WHAT YOU WILL DO: Your answer should be a number only: the count of lines in the following entries that contain "agreements".
======
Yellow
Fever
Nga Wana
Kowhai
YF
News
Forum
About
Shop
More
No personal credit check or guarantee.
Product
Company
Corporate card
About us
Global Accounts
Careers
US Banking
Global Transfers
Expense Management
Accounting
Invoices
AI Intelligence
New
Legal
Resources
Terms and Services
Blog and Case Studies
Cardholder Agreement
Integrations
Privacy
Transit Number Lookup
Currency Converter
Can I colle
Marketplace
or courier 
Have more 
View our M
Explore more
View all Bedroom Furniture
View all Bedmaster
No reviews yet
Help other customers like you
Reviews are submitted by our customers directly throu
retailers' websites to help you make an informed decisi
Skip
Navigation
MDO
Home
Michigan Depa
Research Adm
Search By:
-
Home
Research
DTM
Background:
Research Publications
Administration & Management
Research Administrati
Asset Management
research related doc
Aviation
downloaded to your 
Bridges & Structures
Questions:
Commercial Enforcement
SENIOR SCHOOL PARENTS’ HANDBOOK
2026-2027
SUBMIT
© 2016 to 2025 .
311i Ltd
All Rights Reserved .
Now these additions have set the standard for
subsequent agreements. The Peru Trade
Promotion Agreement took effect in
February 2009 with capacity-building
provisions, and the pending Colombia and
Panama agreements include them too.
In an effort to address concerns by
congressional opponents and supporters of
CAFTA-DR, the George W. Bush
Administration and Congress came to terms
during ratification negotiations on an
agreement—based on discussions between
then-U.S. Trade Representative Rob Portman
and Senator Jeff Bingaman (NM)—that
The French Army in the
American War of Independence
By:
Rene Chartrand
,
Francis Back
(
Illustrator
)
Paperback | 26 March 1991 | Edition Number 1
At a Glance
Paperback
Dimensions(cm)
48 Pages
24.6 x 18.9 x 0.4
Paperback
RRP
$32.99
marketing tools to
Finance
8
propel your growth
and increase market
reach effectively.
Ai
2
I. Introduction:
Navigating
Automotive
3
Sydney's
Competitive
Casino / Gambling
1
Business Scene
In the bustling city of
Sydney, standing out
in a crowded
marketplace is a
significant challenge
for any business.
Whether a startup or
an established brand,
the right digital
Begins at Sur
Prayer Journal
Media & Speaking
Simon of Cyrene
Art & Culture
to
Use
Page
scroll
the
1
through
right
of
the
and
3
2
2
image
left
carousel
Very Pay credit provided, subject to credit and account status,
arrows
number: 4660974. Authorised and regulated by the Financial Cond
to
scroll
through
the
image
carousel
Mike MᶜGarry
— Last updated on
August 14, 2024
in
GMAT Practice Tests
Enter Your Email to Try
======
ANSWER TO THE PROBLEM: 2